The House of Youssef by Yumna Kassab

‘What is a home?  Is it a house?  Is it where you are born?  Is it where you will be buried?’

A collection of short stories, divided into four different sections, set in Western Sydney.  The first section is a collection of vignettes, which capture small (and often unremarkable) moments in people’s lives.  The second section is a much longer and linked set of stories about the gradual disintegration of a family and is told from several different perspectives.  The third and fourth sections belong to two older first-generation migrants: a man and then a woman reflecting on the decisions they had made and their families.

‘Always it seems to me that I live between two worlds: the country where I was a child and this one here where my children were born.’

The people in these stories are ordinary people: first- or second-generation Lebanese migrants to Australia.  The themes explored include nostalgia, differences in custom, social isolation, and relationships.

I enjoyed this book: the vignettes (‘Motherland’) prepared me for the second section (‘The House of Youssef’) while the third and fourth sections (‘Homing’ and ‘Darkness, Speak’) enabled me to look at the consequence of emigration through different eyes. 

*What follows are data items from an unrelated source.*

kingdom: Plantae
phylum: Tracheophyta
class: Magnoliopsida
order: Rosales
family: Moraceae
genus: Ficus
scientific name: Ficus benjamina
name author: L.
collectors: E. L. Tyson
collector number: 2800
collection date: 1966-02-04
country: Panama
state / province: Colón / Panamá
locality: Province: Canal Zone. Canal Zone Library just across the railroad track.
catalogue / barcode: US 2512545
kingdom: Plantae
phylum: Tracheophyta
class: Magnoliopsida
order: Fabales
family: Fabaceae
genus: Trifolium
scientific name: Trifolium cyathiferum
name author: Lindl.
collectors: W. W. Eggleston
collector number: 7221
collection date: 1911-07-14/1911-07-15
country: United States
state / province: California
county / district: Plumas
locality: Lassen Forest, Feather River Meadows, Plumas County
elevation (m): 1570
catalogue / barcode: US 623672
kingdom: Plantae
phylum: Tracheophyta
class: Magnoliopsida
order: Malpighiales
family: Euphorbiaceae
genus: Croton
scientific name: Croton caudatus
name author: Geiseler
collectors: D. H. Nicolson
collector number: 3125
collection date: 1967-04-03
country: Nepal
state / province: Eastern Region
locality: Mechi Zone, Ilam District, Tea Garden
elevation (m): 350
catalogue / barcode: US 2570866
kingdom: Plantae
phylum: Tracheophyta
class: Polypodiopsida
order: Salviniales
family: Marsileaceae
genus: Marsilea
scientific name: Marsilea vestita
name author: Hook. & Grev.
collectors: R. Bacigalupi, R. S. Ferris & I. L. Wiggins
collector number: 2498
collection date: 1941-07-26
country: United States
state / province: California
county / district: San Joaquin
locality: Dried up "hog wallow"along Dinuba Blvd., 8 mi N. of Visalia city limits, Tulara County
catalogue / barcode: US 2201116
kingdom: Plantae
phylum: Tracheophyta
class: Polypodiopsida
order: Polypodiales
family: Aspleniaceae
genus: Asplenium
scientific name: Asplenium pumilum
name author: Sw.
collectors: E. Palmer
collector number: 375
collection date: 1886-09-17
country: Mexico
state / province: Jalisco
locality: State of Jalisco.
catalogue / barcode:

Emigration is never easy.  Those of us, like me, some generations removed from the experience of moving between countries take a lot for granted.  Those who move to countries with differences in culture and language are always straddling two worlds.

In her thoughtful, minimalist prose, Ms Kassab captures many of the challenges first and second-generation migrants face.  While this style will not appeal to every reader, I liked the opportunity it gave me to reflect on choice and consequence.